* _EXERCISE AIM_
Leave out the pictures and retype exactly the lines from the one with "kettle: present [397,88,457,159]" through the end of the records.

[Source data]
☆ ☆ ☆

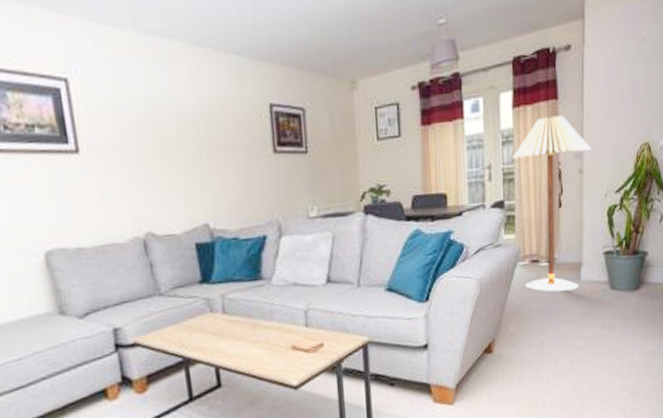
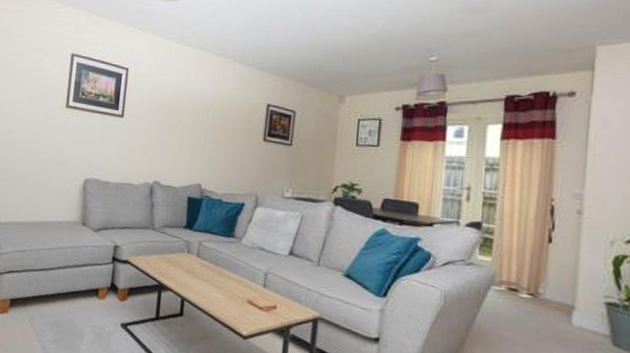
floor lamp: present [512,115,592,292] -> none [495,153,596,333]

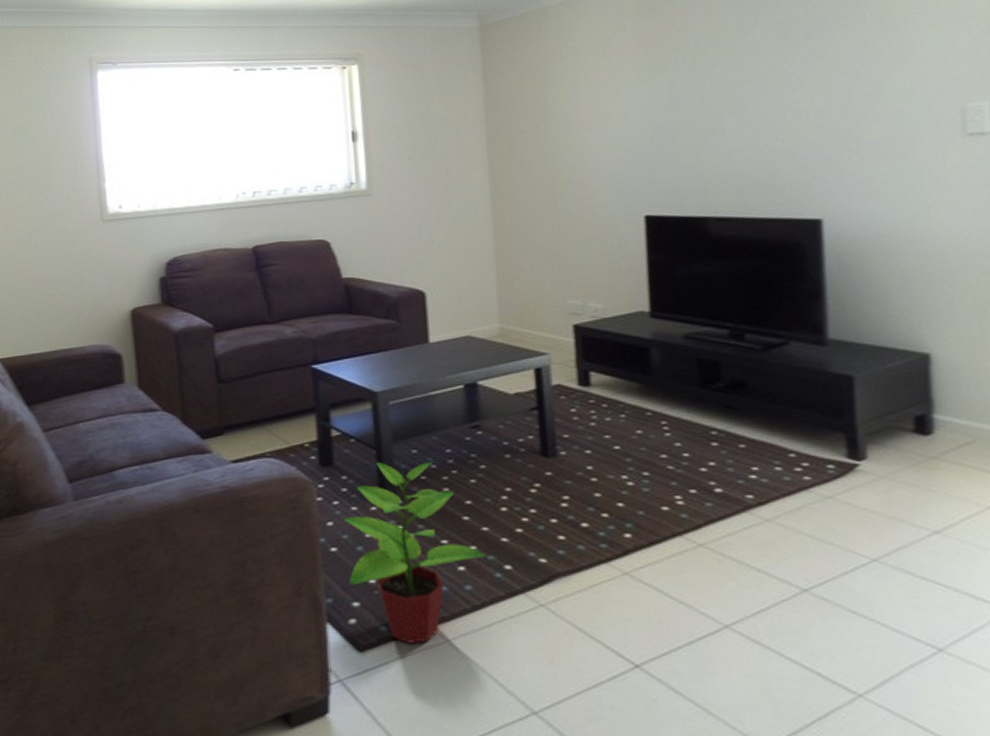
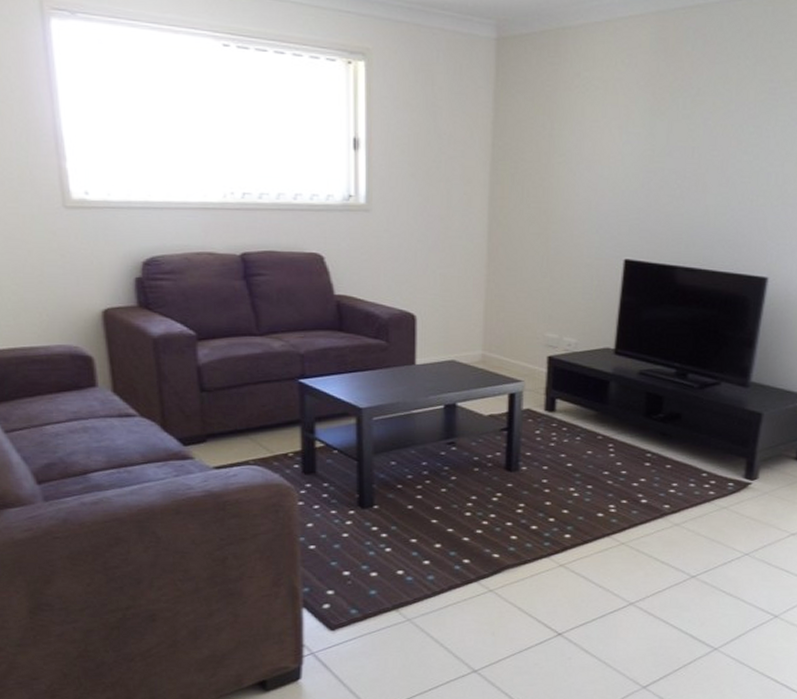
potted plant: present [343,459,486,644] -> none [322,470,448,623]

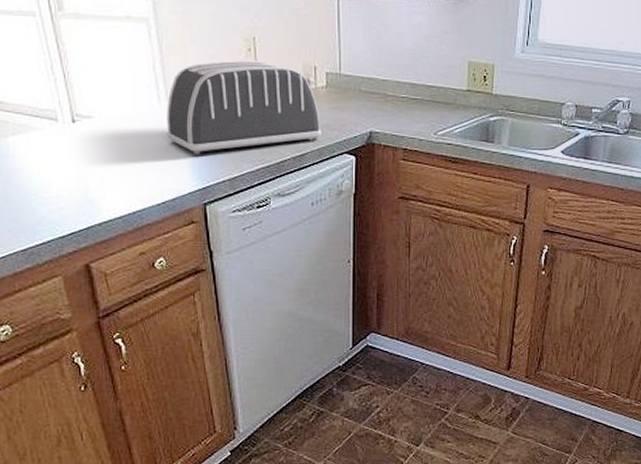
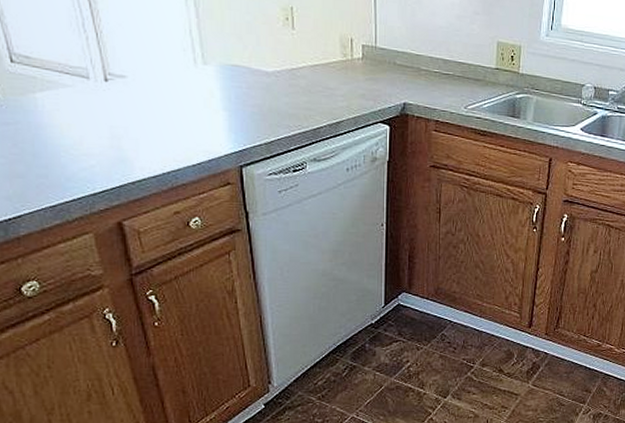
toaster: present [166,60,322,155] -> none [202,28,357,119]

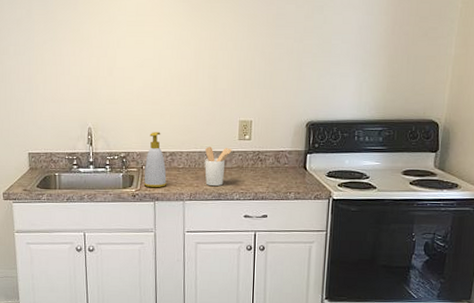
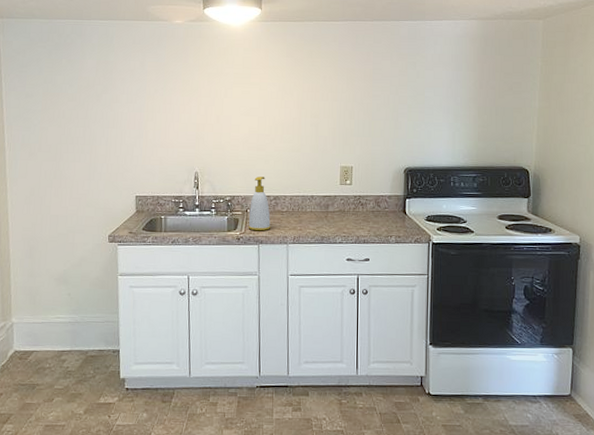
utensil holder: present [205,146,233,186] -> none [308,191,335,229]

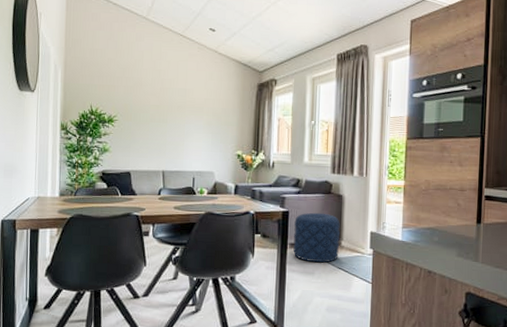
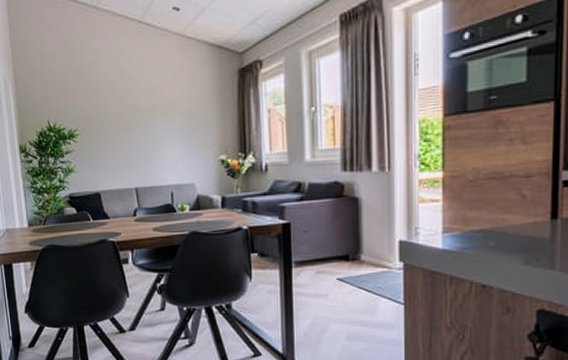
pouf: present [293,212,340,263] -> none [298,221,358,283]

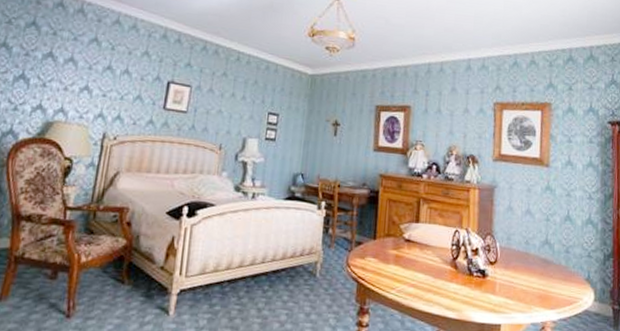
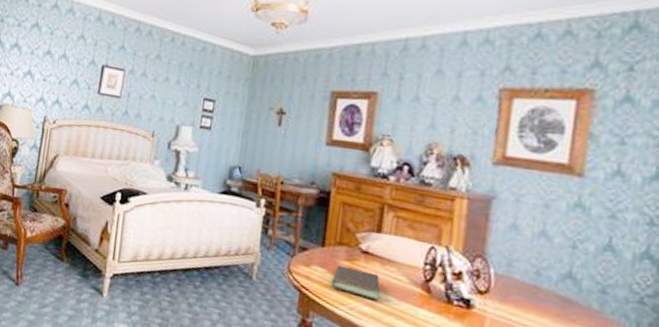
book: none [373,254,421,280] -> present [320,265,381,300]

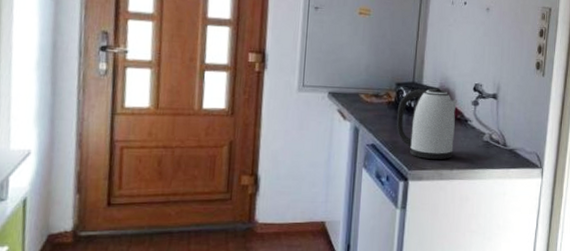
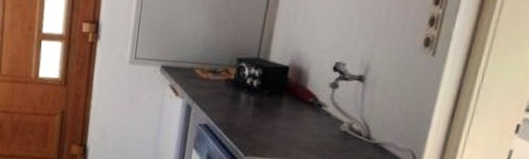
kettle: present [397,88,457,159] -> none [234,65,311,148]

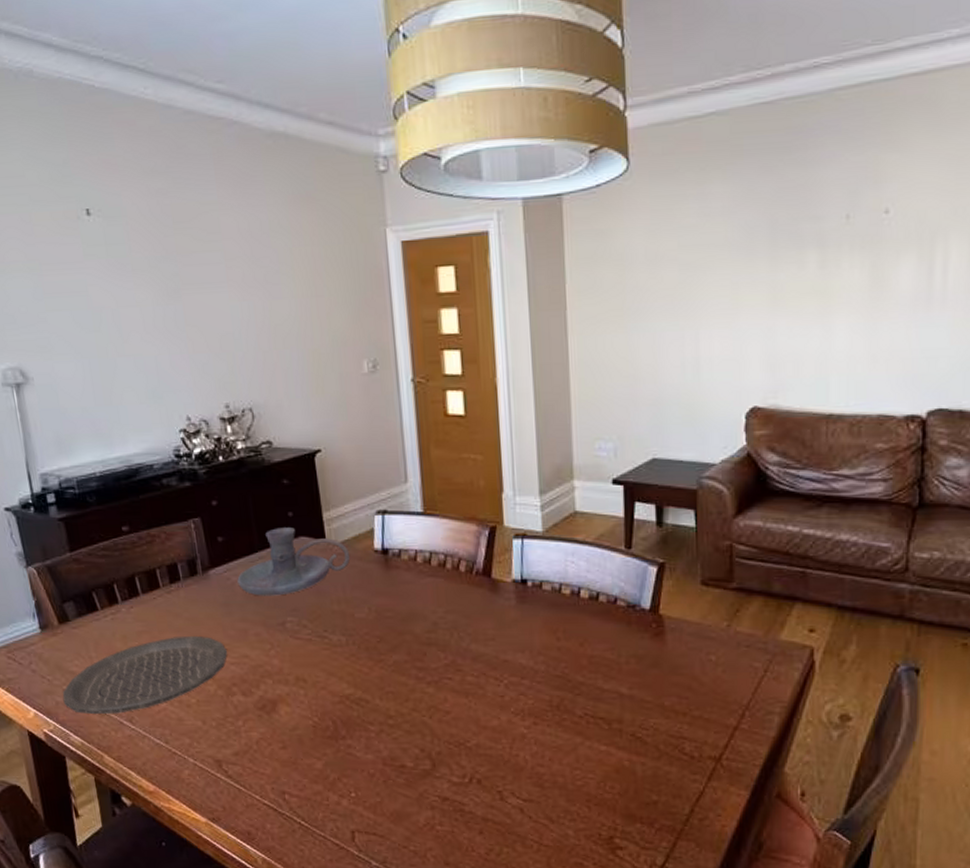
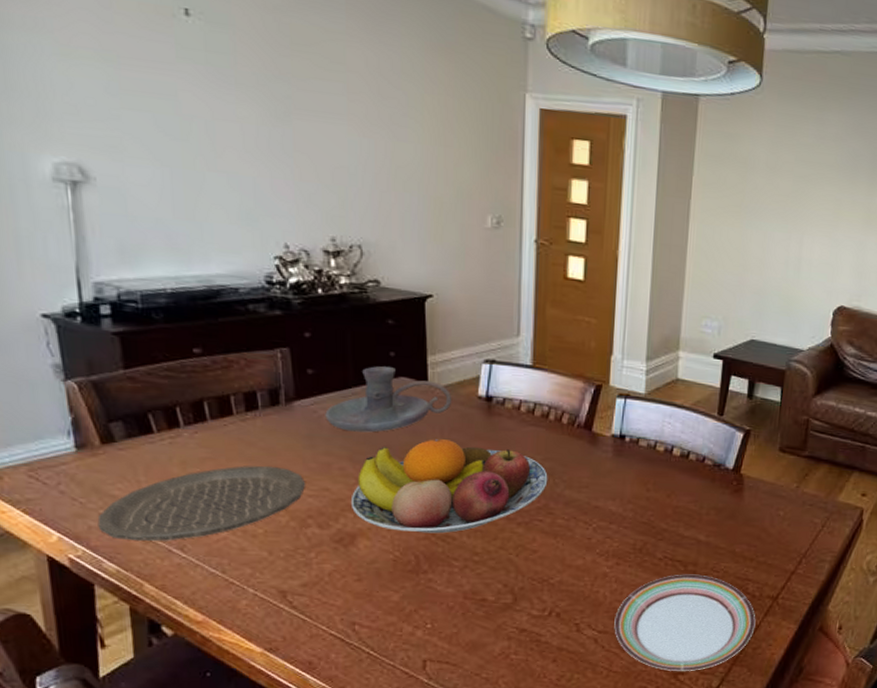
fruit bowl: none [268,598,453,697] -> present [350,439,548,534]
plate: none [539,733,699,846] -> present [614,574,756,671]

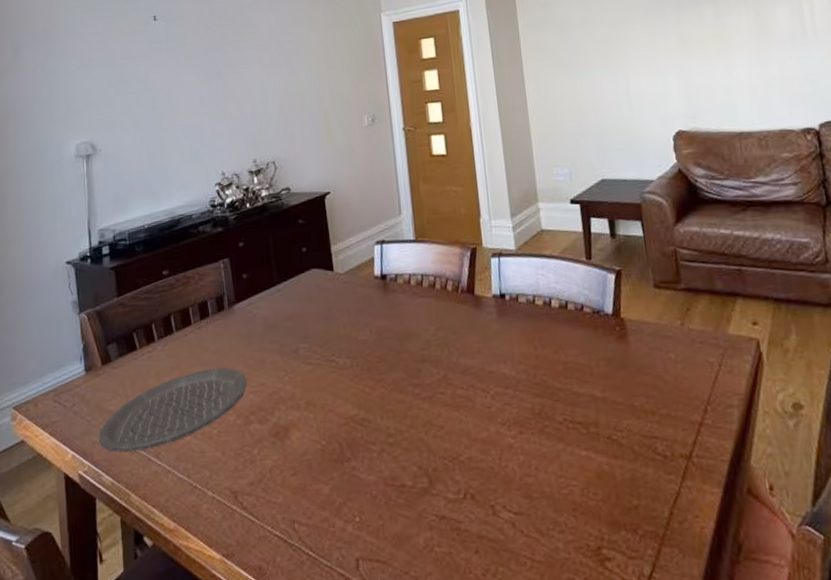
candle holder: present [325,366,452,433] -> none [258,261,355,326]
fruit bowl: present [350,439,548,534] -> none [282,322,444,419]
plate: present [614,574,756,671] -> none [528,436,675,557]

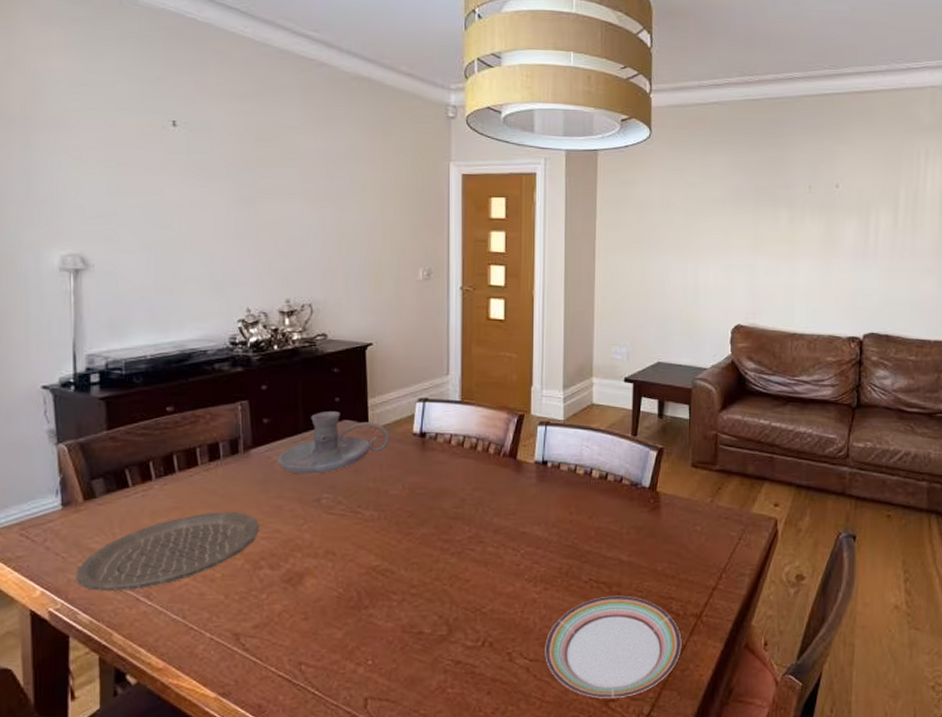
candle holder: none [258,261,355,326] -> present [278,412,390,474]
plate: none [528,436,675,557] -> present [545,595,682,698]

☆ ☆ ☆

* _SOLUTION FOR THIS PROBLEM_
kettle: present [397,88,457,159] -> none [234,65,311,148]

fruit bowl: none [268,598,453,697] -> present [350,439,548,534]
plate: none [539,733,699,846] -> present [614,574,756,671]

candle holder: present [325,366,452,433] -> none [258,261,355,326]
fruit bowl: present [350,439,548,534] -> none [282,322,444,419]
plate: present [614,574,756,671] -> none [528,436,675,557]

candle holder: none [258,261,355,326] -> present [278,412,390,474]
plate: none [528,436,675,557] -> present [545,595,682,698]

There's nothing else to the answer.